■ **Text shown**:
Matt,
(I didn't notice your message until this morning...)
I implemented this as well but I am using Nutch 0.8 so that
the generated
Lucene index version matches what our front end searcher is
using. I
implemented this in a manner similar to scoring. The first
step was to add
a crawl depth field to CrawlDatum. When I crawl a page I
insert the current
page depth into the content metadata, then in
ParseOutputFormat I inspect
the value from the content metadata and either choose not
crawl the links on
this page or I update the crawl depth for each crawl datum.
I am planning to submit this back to the Nutch community as
a patch once we
have it tested a bit more. I am really new to the Nutch
codebase so there
may be a better way to do it. Any advice, suggestions or
comments would be
awesome.
Cheers,
Vince
On 8/16/07, Matt Kangas <kangas gmail.com> wrote:
>
> Vince, I have implemented crawl-depth limits in Nutch
0.7. Because
> there was no crawldb metadata support (yet), I had to
store crawl-
> depth in a custom db (mapfile), and add a processing
step to the
> crawl cycle.
>
> We had this working for ~30k base URLs and depth
limited to 4-20
> links (min 4, extended when our feature-detector found
relevant
> content).
>
> I have a port of this code to Nutch 0.9, not written by
me and not
> stress-tested. If you're interested, I can see if it's
possible to
> release the source, and adapt it as a patch to the
latest Nutch
> codebase.
>
> (AFAIK, this functionality is essential for any
vertical search
> engine. Which is to say, any search startup that wants
to succeed by
> not attacking Google head-on, IMHO.)
>
> --Matt Kangas
>
>
> On Aug 14, 2007, at 11:47 AM, Vince Filby wrote:
>
> > I have a list of, say, 8 million URL's that I will
need to crawl
> > with Nutch
> > and I will also need to freshen these URL's on a
regular basis (I
> > will not
> > be following external links though). Since I have
so many URL's I
> > would
> > like to crawl breadth first and restrict the depth
to say 3 or 4
> > levels. I
> > also want to be able to inject new URL's at any
time and have Nutch
> > automagically start crawling to the appropriate
depth. In the intranet
> > recrawl script, the depth is represented by a new
segment with all the
> > available links from the previous segment. With
the large amount
> > of pages I
> > will be crawling I would like to restrict the
segment size to a
> > something
> > that can be crawled in a few hours so I can
constantly maintain a
> > fresh
> > index.
> >
> > How can I control depth with a much larger crawl,
especially when
> > there will
> > be brand new URL's thrown into the mix later on?
> >
> > Any advice on this topic would be greatly
appreciated,
> > Vince
>
> --
> Matt Kangas / kangas gmail.com
>
>
>
|

■ **Dataset**:
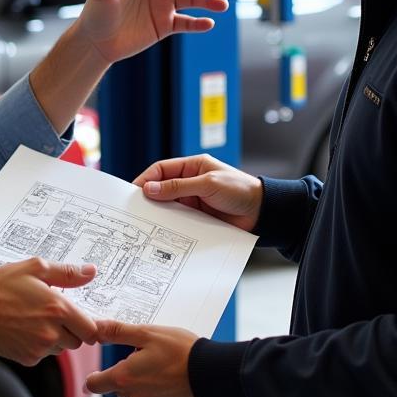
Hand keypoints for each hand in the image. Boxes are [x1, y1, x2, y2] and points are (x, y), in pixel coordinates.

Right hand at [0, 257, 96, 365]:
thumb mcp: (33, 268)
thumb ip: (66, 273)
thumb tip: (91, 272)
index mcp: (58, 308)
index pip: (92, 329)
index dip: (89, 323)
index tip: (80, 316)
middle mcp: (52, 332)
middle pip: (78, 340)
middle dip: (71, 329)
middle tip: (53, 313)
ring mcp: (39, 348)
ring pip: (61, 347)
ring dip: (56, 336)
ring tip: (35, 318)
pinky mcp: (28, 359)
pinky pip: (43, 354)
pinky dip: (39, 345)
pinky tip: (24, 329)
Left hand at [86, 320, 198, 396]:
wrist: (212, 374)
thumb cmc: (180, 352)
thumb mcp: (147, 334)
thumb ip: (118, 332)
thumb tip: (95, 329)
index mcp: (124, 378)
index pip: (93, 384)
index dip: (92, 375)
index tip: (97, 367)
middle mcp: (134, 396)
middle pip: (116, 385)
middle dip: (124, 370)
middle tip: (142, 352)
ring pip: (135, 391)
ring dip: (141, 378)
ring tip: (161, 360)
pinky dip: (156, 386)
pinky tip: (171, 373)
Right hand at [134, 154, 262, 231]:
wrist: (261, 213)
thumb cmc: (240, 190)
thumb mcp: (208, 184)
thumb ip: (179, 187)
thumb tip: (151, 188)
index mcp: (193, 166)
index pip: (162, 169)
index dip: (147, 179)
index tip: (134, 191)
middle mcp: (191, 183)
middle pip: (163, 188)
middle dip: (150, 197)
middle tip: (135, 208)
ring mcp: (194, 201)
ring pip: (169, 206)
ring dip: (160, 212)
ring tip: (147, 221)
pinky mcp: (198, 217)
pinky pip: (179, 220)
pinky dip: (171, 224)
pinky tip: (164, 230)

■ **Exercise set**:
- a) Write out the passage of the Nutch thread between "I implemented this" and "each crawl datum.", inclusive.
- b) Which Nutch version numbers appear in the Nutch thread? List each one.
- c) According to the Nutch thread, roughly how many URLs does Vince say he will need to crawl?

■ **Results in order**:
- a)
I implemented this as well but I am using Nutch 0.8 so that
the generated
Lucene index version matches what our front end searcher is
using. I
implemented this in a manner similar to scoring. The first
step was to add
a crawl depth field to CrawlDatum. When I crawl a page I
insert the current
page depth into the content metadata, then in
ParseOutputFormat I inspect
the value from the content metadata and either choose not
crawl the links on
this page or I update the crawl depth for each crawl datum.

- b)
0.8
0.7
0.9

- c) About 8 million URLs.